━━ Exercise material ━━
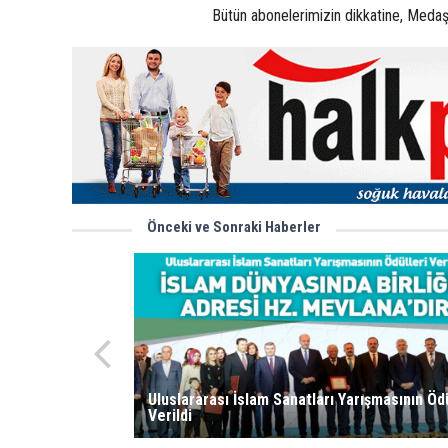
Bütün abonelerimizin dikkatine, Medaş
Önceki ve Sonraki Haberler
Uluslararası İslam Sanatları Yarışmasının Ödü
Verildi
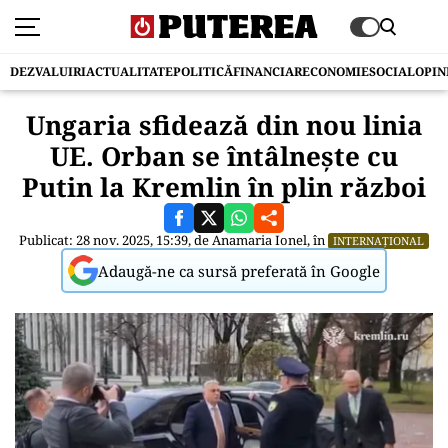
DEZVALUIRI
ACTUALITATE
POLITICĂ
FINANCIAR
ECONOMIE
SOCIAL
OPIN
Ungaria sfidează din nou linia
UE. Orban se întâlnește cu
Putin la Kremlin în plin război
Publicat: 28 nov. 2025, 15:39, de
Anamaria Ionel
, în
INTERNAȚIONAL
Adaugă-ne ca sursă preferată în Google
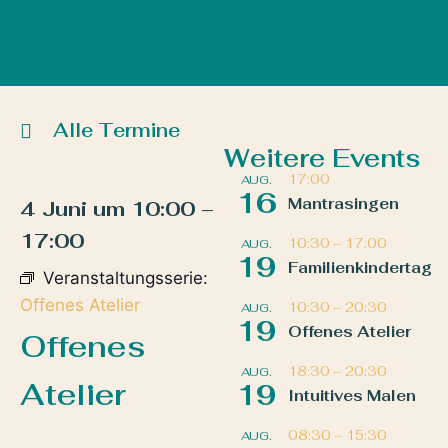
Alle Termine
Weitere Events
17:00
AUG.
16
Mantrasingen
4 Juni
um
10:00
–
17:00
10:30
–
17:00
AUG.
19
Familienkindertag
Veranstaltungsserie:
Offenes Atelier
10:30
–
20:30
AUG.
19
Offenes Atelier
Offenes
18:30
–
20:30
AUG.
Atelier
19
Intuitives Malen
08:30
–
15:30
AUG.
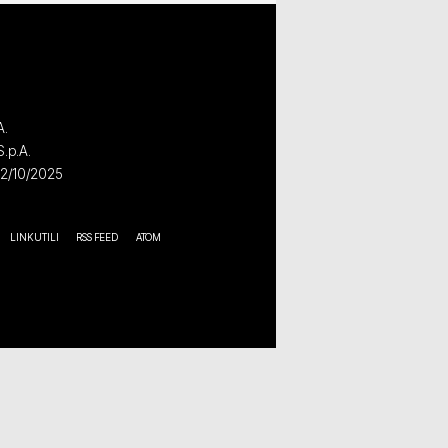
A.
S.p.A.
02/10/2025
LINK UTILI
RSS FEED
ATOM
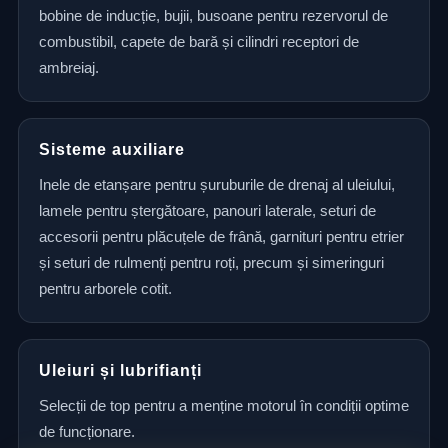
bobine de inducție, bujii, busoane pentru rezervorul de
combustibil, capete de bară și cilindri receptori de
ambreiaj.
Sisteme auxiliare
Inele de etanșare pentru șuruburile de drenaj al uleiului,
lamele pentru ștergătoare, panouri laterale, seturi de
accesorii pentru plăcuțele de frână, garnituri pentru etrier
și seturi de rulmenți pentru roți, precum și simeringuri
pentru arborele cotit.
Uleiuri și lubrifianți
Selecții de top pentru a menține motorul în condiții optime
de funcționare.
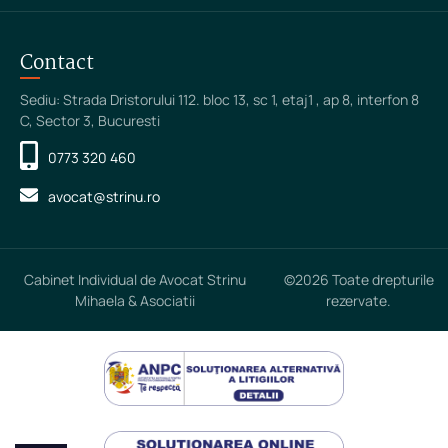
Contact
Sediu: Strada Dristorului 112. bloc 13, sc 1, etaj1 , ap 8, interfon 8
C, Sector 3, Bucuresti
0773 320 460
avocat@strinu.ro
Cabinet Individual de Avocat Strinu
©2026 Toate drepturile
Mihaela & Asociatii
rezervate.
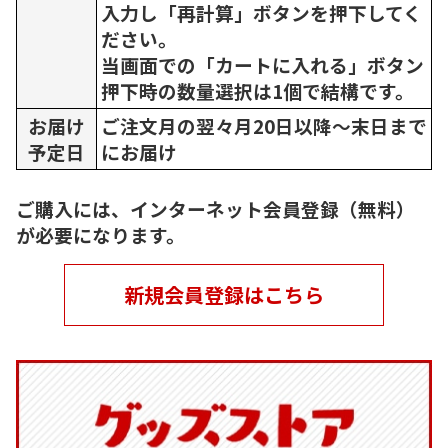
入力し「再計算」ボタンを押下してく
ださい。
当画面での「カートに入れる」ボタン
押下時の数量選択は1個で結構です。
お届け
ご注文月の翌々月20日以降～末日まで
予定日
にお届け
ご購入には、インターネット会員登録（無料）
が必要になります。
新規会員登録はこちら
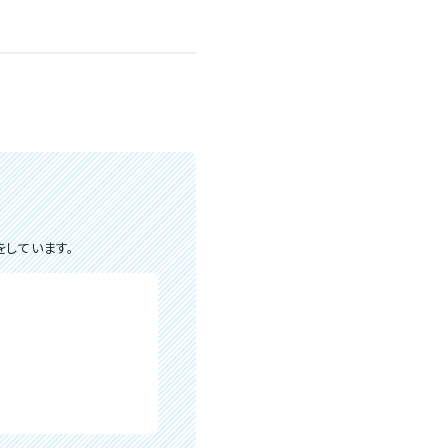
しています。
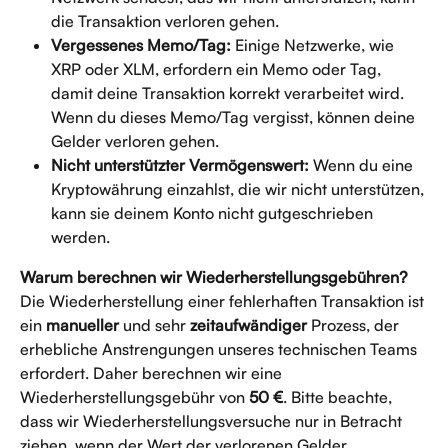
die Transaktion verloren gehen.
Vergessenes Memo/Tag:
 Einige Netzwerke, wie 
XRP oder XLM, erfordern ein Memo oder Tag, 
damit deine Transaktion korrekt verarbeitet wird. 
Wenn du dieses Memo/Tag vergisst, können deine 
Gelder verloren gehen.
Nicht unterstützter Vermögenswert:
 Wenn du eine 
Kryptowährung einzahlst, die wir nicht unterstützen, 
kann sie deinem Konto nicht gutgeschrieben 
werden.
Warum berechnen wir Wiederherstellungsgebühren?
Die Wiederherstellung einer fehlerhaften Transaktion ist 
ein 
manueller
 und sehr 
zeitaufwändiger
 Prozess, der 
erhebliche Anstrengungen unseres technischen Teams 
erfordert. Daher berechnen wir eine 
Wiederherstellungsgebühr von 
50 €
. Bitte beachte, 
dass wir Wiederherstellungsversuche nur in Betracht 
ziehen, wenn der Wert der verlorenen Gelder 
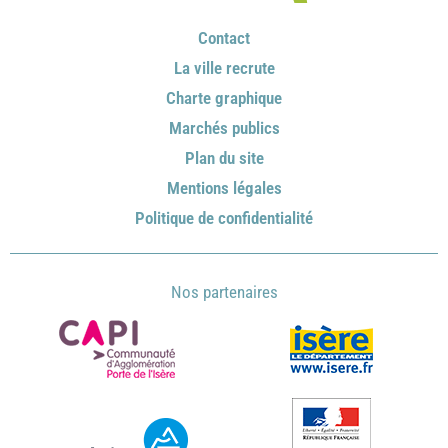
Contact
La ville recrute
Charte graphique
Marchés publics
Plan du site
Mentions légales
Politique de confidentialité
Nos partenaires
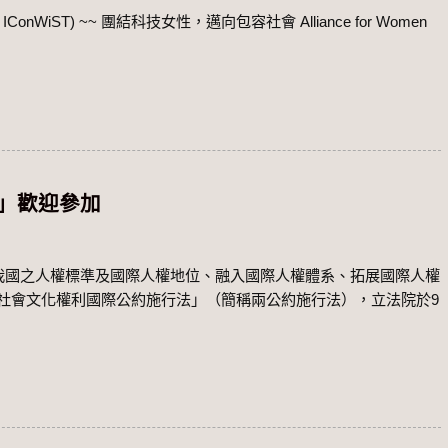
WiST) ~~ 團結科技女性，邁向包容社會 Alliance for Women
會」歡迎參加
升我國之人權標準及國際人權地位、融入國際人權體系、拓展國際人權
社會文化權利國際公約施行法」（簡稱兩公約施行法），立法院於9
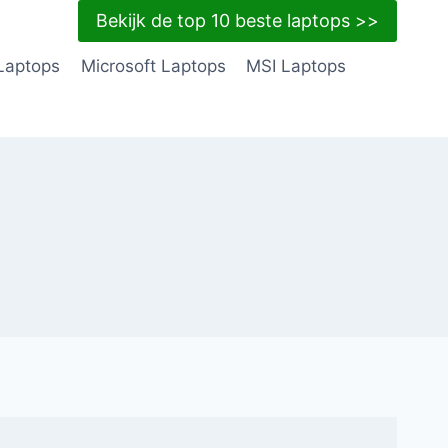
Bekijk de top 10 beste laptops >>
Laptops
Microsoft Laptops
MSI Laptops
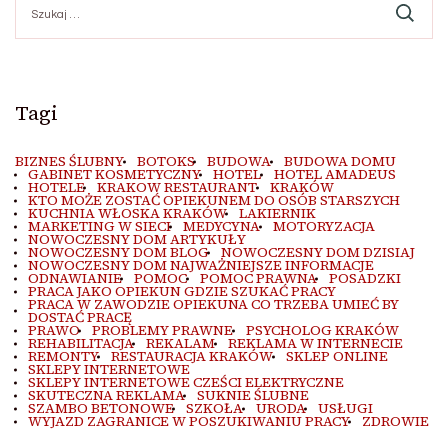
Tagi
BIZNES ŚLUBNY
BOTOKS
BUDOWA
BUDOWA DOMU
GABINET KOSMETYCZNY
HOTEL
HOTEL AMADEUS
HOTELE
KRAKOW RESTAURANT
KRAKÓW
KTO MOŻE ZOSTAĆ OPIEKUNEM DO OSÓB STARSZYCH
KUCHNIA WŁOSKA KRAKÓW
LAKIERNIK
MARKETING W SIECI
MEDYCYNA
MOTORYZACJA
NOWOCZESNY DOM ARTYKUŁY
NOWOCZESNY DOM BLOG
NOWOCZESNY DOM DZISIAJ
NOWOCZESNY DOM NAJWAŻNIEJSZE INFORMACJE
ODNAWIANIE
POMOC
POMOC PRAWNA
POSADZKI
PRACA JAKO OPIEKUN GDZIE SZUKAĆ PRACY
PRACA W ZAWODZIE OPIEKUNA CO TRZEBA UMIEĆ BY
DOSTAĆ PRACĘ
PRAWO
PROBLEMY PRAWNE
PSYCHOLOG KRAKÓW
REHABILITACJA
REKALAM
REKLAMA W INTERNECIE
REMONTY
RESTAURACJA KRAKÓW
SKLEP ONLINE
SKLEPY INTERNETOWE
SKLEPY INTERNETOWE CZEŚCI ELEKTRYCZNE
SKUTECZNA REKLAMA
SUKNIE ŚLUBNE
SZAMBO BETONOWE
SZKOŁA
URODA
USŁUGI
WYJAZD ZAGRANICE W POSZUKIWANIU PRACY
ZDROWIE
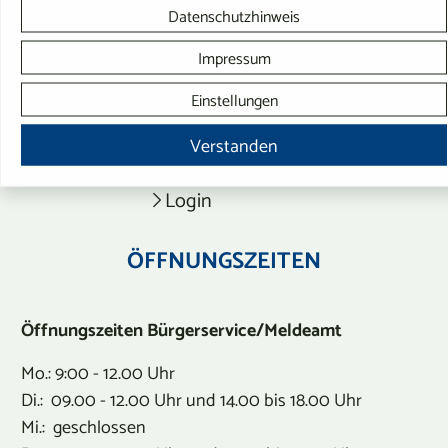
Kontaktformular
Datenschutzhinweis
Datenschutz
Impressum
Einstellungen
Impressum
Verstanden
Inhalt
Login
ÖFFNUNGSZEITEN
Öffnungszeiten Bürgerservice/Meldeamt
Mo.: 9:00 - 12.00 Uhr
Di.: 09.00 - 12.00 Uhr und 14.00 bis 18.00 Uhr
Mi.: geschlossen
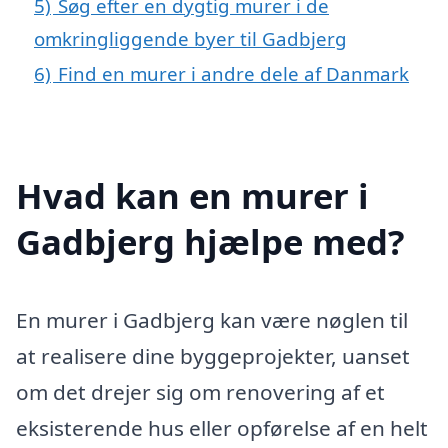
5)
Søg efter en dygtig murer i de
omkringliggende byer til Gadbjerg
6)
Find en murer i andre dele af Danmark
Hvad kan en murer i
Gadbjerg hjælpe med?
En murer i Gadbjerg kan være nøglen til
at realisere dine byggeprojekter, uanset
om det drejer sig om renovering af et
eksisterende hus eller opførelse af en helt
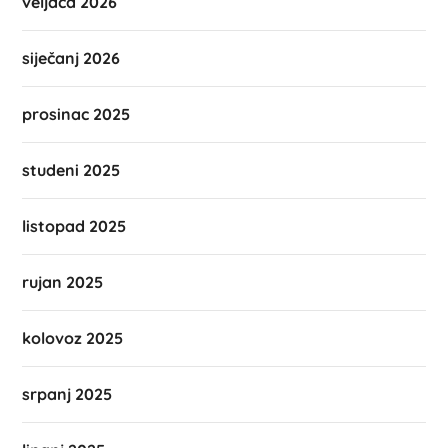
veljača 2026
siječanj 2026
prosinac 2025
studeni 2025
listopad 2025
rujan 2025
kolovoz 2025
srpanj 2025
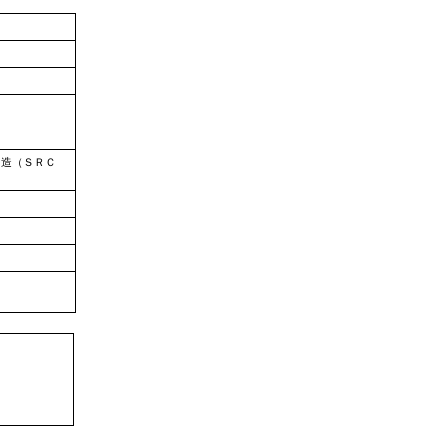
ト造（ＳＲＣ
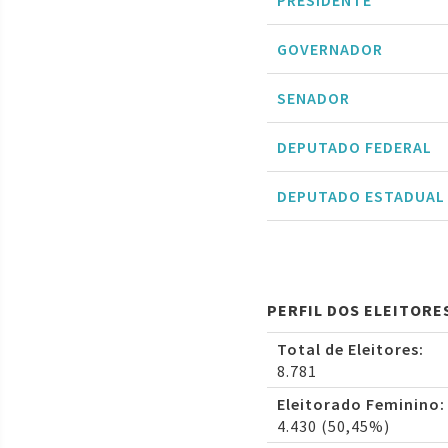
PRESIDENTE
GOVERNADOR
SENADOR
DEPUTADO FEDERAL
DEPUTADO ESTADUAL
PERFIL DOS ELEITORE
Total de Eleitores:
8.781
Eleitorado Feminino:
4.430 (50,45%)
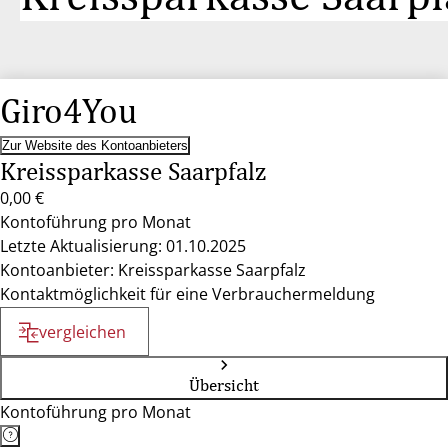
Giro4You
Zur Website des Kontoanbieters
Kreissparkasse Saarpfalz
0,00 €
Kontoführung pro Monat
Letzte Aktualisierung: 01.10.2025
Kontoanbieter: Kreissparkasse Saarpfalz
Kontaktmöglichkeit für eine Verbrauchermeldung
vergleichen
Übersicht
Kontoführung pro Monat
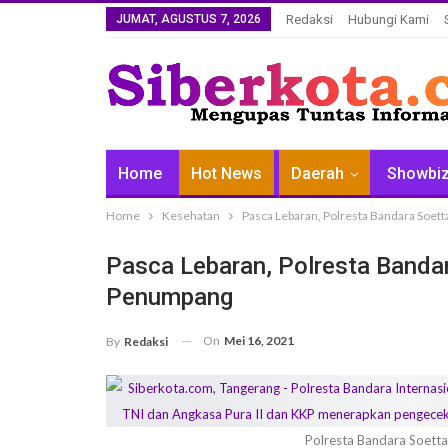
JUMAT, AGUSTUS 7, 2026
Redaksi
Hubungi Kami
Home
Hot News
Daerah
Showbi
Home
Kesehatan
Pasca Lebaran, Polresta Bandara Soet
Pasca Lebaran, Polresta Bandar
Penumpang
On
Mei 16, 2021
By
Redaksi
Polresta Bandara Soett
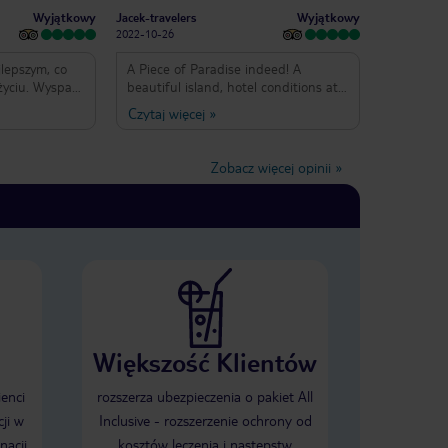
Wyjątkowy
Wyjątkowy
Jacek-travelers
2022-10-26
jlepszym, co
A Piece of Paradise indeed! A
życiu. Wyspa
beautiful island, hotel conditions at
 choć był
the highest level. The hotel staff
Czytaj więcej
»
an z Sunsetu.
tries to fulfill all your wishes. Special
acjach czułem
thanks to Sandy! Rzeczywiście
relaksowany.
Kawałek Raju ! Wyspa przepiękna,
Zobacz więcej opinii
»
wojej ceny.
warunki hotelowe na najwyższym
e możemy
poziomie. Obsługa hotelowa stara się
 o hotelu,
spełnić wasze wszystkie życzenia.
cjach.
Specjalne podziękowania dla Sandy!
obsługi wyspy
opiekunki
Większość Klientów
ienci
rozszerza ubezpieczenia o pakiet All
ji w
Inclusive - rozszerzenie ochrony od
nacji
kosztów leczenia i następstw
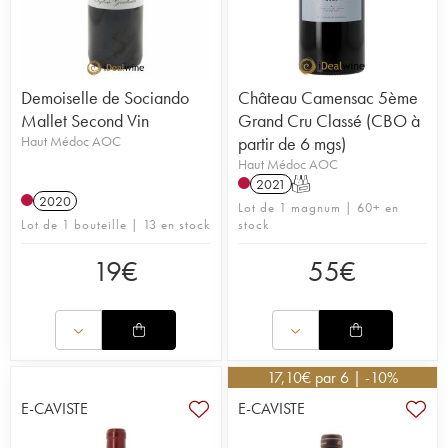
Demoiselle de Sociando
Château Camensac 5ème
Mallet Second Vin
Grand Cru Classé (CBO à
Haut Médoc AOC
partir de 6 mgs)
Haut Médoc AOC
2021
T
2020
Lot de 1 magnum | 60+ en
Lot de 1 bouteille | 13 en stock
stock
19
€
55
€
17,10
€
par 6 | -10%
E-CAVISTE
E-CAVISTE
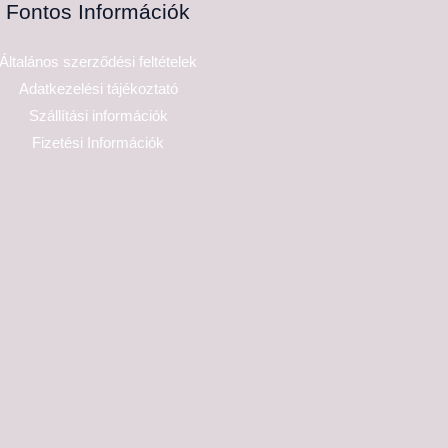
Fontos Információk
Általános szerződési feltételek
Adatkezelési tájékoztató
Szállítási információk
Fizetési Információk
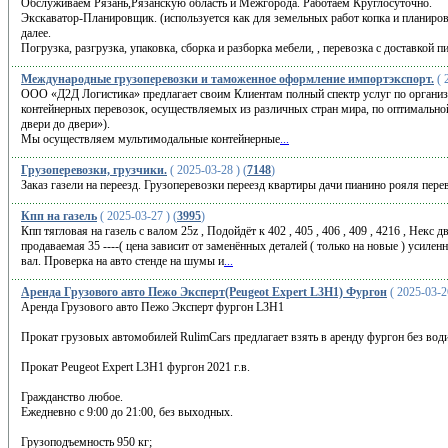
Обслуживаем Рязань,Рязанскую область и Межгорода. Работаем Круглосуточно.
Экскаватор-Планировщик. (используется как для земельных работ копка и планировк
далее.
Погрузка, разгрузка, упаковка, сборка и разборка мебели, , перевозка с доставкой п
Международные грузоперевозки и таможенное оформление импортэкспорт.
( 
OOО «Д2Д Логистика» предлагает своим Клиентам полный спектр услуг по органи
контейнерных перевозок, осуществляемых из различных стран мира, по оптимальной
двери до двери»).
Мы осуществляем мультимодальные контейнерные
...
Грузоперевозки, грузчики.
( 2025-03-28 ) (
7148
)
Заказ газели на переезд. Грузоперевозки переезд квартиры дачи пианино рояля пере
Кпп на газель
( 2025-03-27 ) (
3995
)
Кпп тягловая на газель с валом 25z , Подойдёт к 402 , 405 , 406 , 409 , 4216 , Некс дву
продаваемая 35 ----( цена зависит от заменённых деталей ( только на новые ) усил
вал. Проверка на авто стенде на шумы и
...
Аренда Грузового авто Пежо Эксперт(Peugeot Expert L3H1) Фургон
( 2025-03-26
Аренда Грузового авто Пежо Эксперт фургон L3H1
Прокат грузовых автомобилей RulimCars предлагает взять в аренду фургон без вод
Прокат Peugeot Expert L3H1 фургон 2021 г.в.
Гражданство любое.
Ежедневно с 9:00 до 21:00, без выходных.
Грузоподъемность 950 кг;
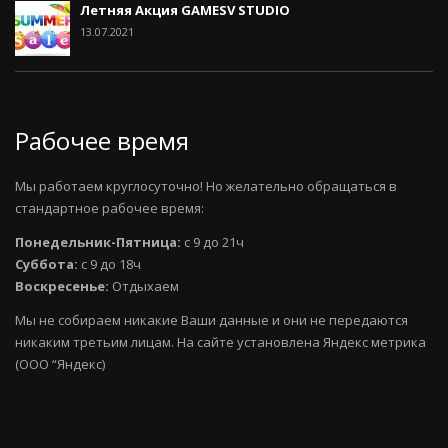
Летняя Акция GAMESV STUDIO
13.07.2021
Рабочее время
Мы работаем круглосуточно! Но желательно обращаться в
стандартное рабочее время:
Понедельник-Пятница:
с 9 до 21ч
Суббота:
с 9 до 18ч
Воскресенье:
Отдыхаем
Мы не собираем никакие Ваши данные и они не передаются
никаким третьим лицам. На сайте установлена Яндекс метрика
(ООО “Яндекс)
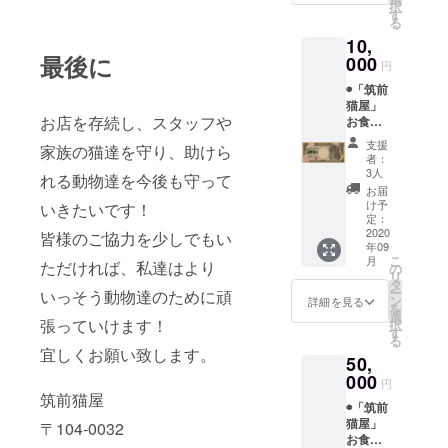
択
10月〜
ンズの
す
る
2021年
ポスト
10,
3月（土
カー
最後に
日祝を
000
ド）
円
除く）
◉「筑前
6ヶ月以
猫屋」
内の有
お店を存続し、スタッフや
お食事
効期限
券
となり
支援
家族の猫達を守り、助けら
15000
ます ◉心
者：
円分
を込め
3人
れる動物達を今後も守って
（1,000
たお礼
お届
円券15
状
け予
いきたいです！
枚） 資
（ニャ
定：
金決済
2020
ンズの
皆様のご協力を少しでもい
年09
法に基
ポスト
こ
月
ただければ、私達はより
づき 有
カー
の
リ
効期
ド）
タ
ー
いっそう動物達のために頑
限：
ン
詳細を見る
を
2020年
選
張っていけます！
択
10月〜
す
る
2021年
宜しくお願い致します。
50,
3月（土
日祝を
000
円
除く）
筑前猫屋
◉「筑前
6ヶ月以
猫屋」
内の有
〒104-0032
お食事
効期限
━━━
§ **Exercise prompt**:
Above are the records. Copy every line in them holding "SKLEPY".

§ **Response to this task**:
SKLEPY INTERNETOWE
SKLEPY INTERNETOWE CZEŚCI ELEKTRYCZNE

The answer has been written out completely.